Paskal finished primary school in Macedonia. He continued his education in Gornji Milanovac (in Serbia) where he finished three grades of the high school. Eventually, he graduated from the Educational School in Belgrade.

Sotirovski spent some years as a school teacher in Bela Crkva, but in 1950 he enrolled as a regular student at the Faculty of Philosophy and Department of Physics at the Ss. Cyril and Methodius University of Skopje. He graduated in 1956 and started teaching physics at the Josip Broz Tito High School in Skopje.

In 1961, Sotirovski was employed as an assistant professor of astrophysics at the Faculty of Natural Sciences and Mathematics in Skopje. Then, he was sent at specialization in Sorbonne, Paris. In 1964 he graduated with a degree in astrophysics.
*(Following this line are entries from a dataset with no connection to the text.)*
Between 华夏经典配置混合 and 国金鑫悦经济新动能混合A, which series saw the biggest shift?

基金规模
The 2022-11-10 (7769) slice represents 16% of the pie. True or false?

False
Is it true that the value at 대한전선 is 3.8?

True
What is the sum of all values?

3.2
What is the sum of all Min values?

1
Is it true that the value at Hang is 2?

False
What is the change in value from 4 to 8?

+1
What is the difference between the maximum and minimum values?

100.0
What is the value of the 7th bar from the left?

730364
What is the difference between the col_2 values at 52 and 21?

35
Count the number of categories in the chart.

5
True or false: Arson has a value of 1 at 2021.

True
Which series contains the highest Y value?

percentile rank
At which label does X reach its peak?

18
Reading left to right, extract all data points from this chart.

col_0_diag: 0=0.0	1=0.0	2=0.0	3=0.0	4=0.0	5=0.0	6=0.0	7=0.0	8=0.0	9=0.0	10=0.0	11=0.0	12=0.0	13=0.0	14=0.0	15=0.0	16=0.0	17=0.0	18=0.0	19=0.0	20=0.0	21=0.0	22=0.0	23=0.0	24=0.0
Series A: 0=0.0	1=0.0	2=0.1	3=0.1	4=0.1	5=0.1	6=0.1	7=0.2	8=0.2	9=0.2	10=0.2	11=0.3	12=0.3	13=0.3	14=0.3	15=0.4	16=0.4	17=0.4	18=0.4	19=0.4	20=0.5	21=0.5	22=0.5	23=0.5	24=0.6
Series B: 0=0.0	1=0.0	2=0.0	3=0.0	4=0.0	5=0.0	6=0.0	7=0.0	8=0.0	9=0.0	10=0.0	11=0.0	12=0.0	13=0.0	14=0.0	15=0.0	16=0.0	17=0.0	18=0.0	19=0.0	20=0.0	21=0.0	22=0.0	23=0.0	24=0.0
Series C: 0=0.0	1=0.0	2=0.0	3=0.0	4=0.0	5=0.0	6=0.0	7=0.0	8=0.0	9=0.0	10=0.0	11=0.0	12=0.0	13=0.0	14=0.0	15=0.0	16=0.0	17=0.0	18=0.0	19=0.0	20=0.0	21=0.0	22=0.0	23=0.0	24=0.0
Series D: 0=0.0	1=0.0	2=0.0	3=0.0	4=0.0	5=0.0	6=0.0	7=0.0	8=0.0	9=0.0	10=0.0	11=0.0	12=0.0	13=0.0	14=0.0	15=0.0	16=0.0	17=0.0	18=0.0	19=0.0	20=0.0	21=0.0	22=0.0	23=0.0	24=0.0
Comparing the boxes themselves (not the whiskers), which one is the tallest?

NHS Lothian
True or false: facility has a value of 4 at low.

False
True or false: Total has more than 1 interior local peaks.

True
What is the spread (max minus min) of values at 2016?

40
In 1971 he defended his PhD thesis in solar physics, and obtained the highest mark possible.

== Career ==

After getting his PhD degree, Sotirovski became a member of the French National Center of Scientific Research He is also a member of the French Department of Solar and Planetary Astronomy and in 1991 he waselected to be a member of the Macedonian Academy of Sciences and Arts.

Sotirovski has his cabinet at the Meudon Observatory in Paris. As a scientist with international reputation he gave lectures in America, Japan, Russia, India etc. His scientific works were published in many journals and magazines around the world. He was able to speak fluently few world languages: English, French, German, Russian, as well as his mother tongue Macedonian.

== Foundation "Dr. Paskal Sotirovski" ==
In the 1990s Sotirovski established the foundation that bears his name and financially supports the young and talented Macedonian minds.